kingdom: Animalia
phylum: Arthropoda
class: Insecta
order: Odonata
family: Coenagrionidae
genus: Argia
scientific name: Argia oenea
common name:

--

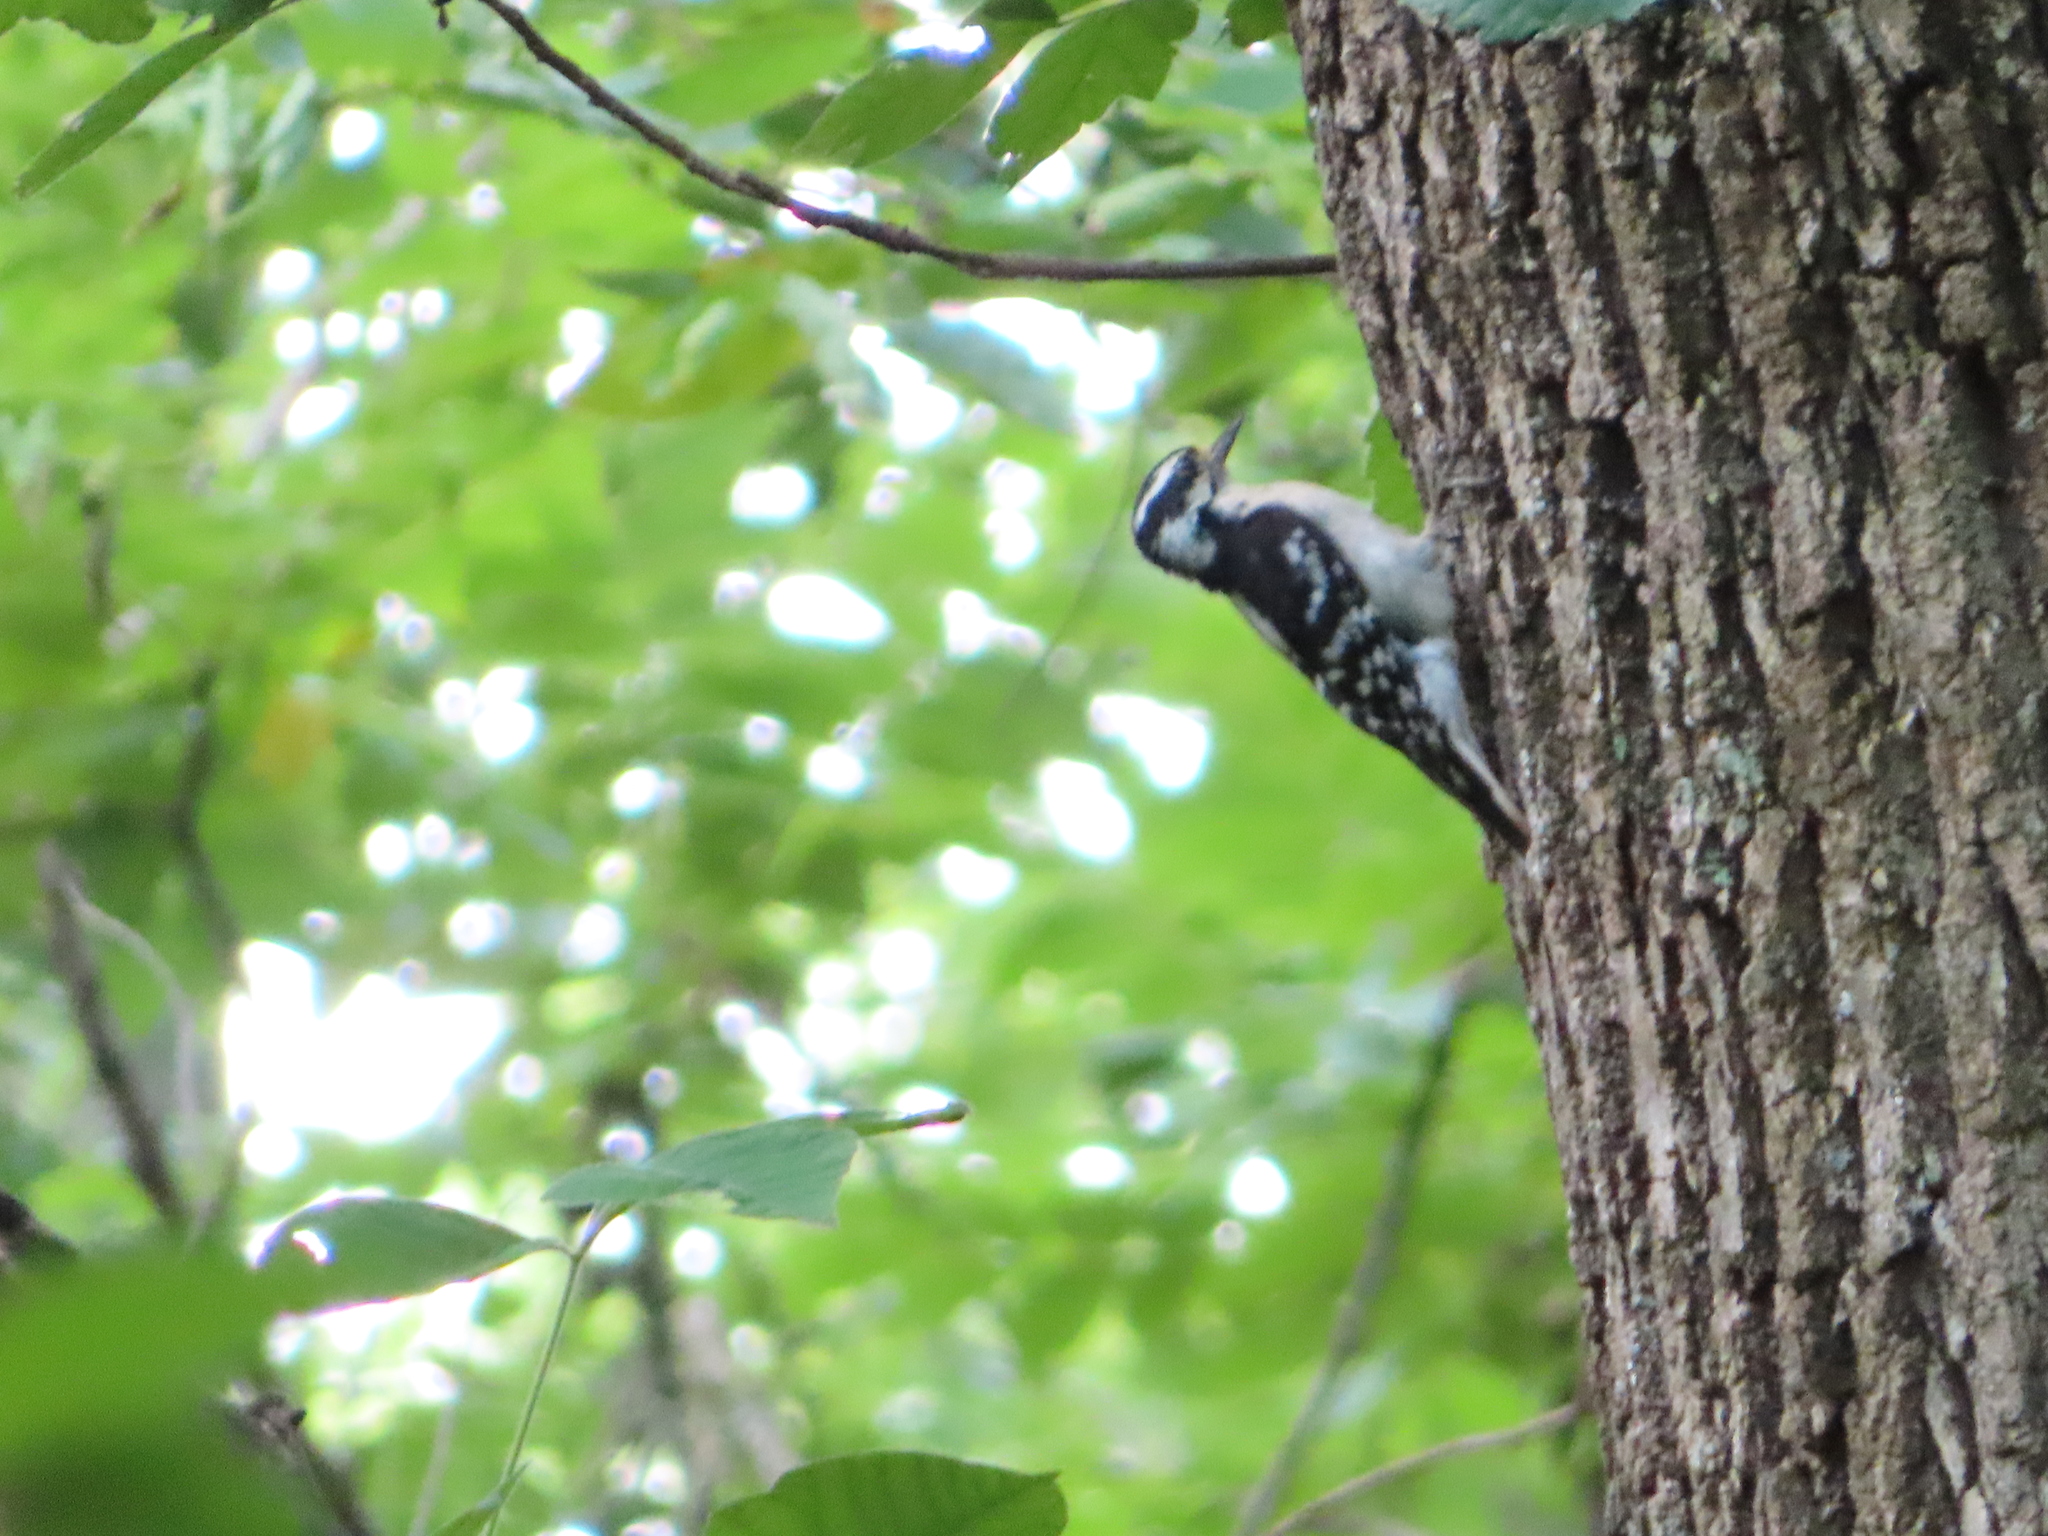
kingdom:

→ **AIM OF THE TASK**
Take the lines starting with the one that contains "kingdom: Animalia" and going on through the one that contains "scientific name: Argia oenea", and write them out again. Switch "scientific name" to "binomial name" and leave everything else the same.

→ **COMPLETED EXERCISE**
kingdom: Animalia
phylum: Arthropoda
class: Insecta
order: Odonata
family: Coenagrionidae
genus: Argia
binomial name: Argia oenea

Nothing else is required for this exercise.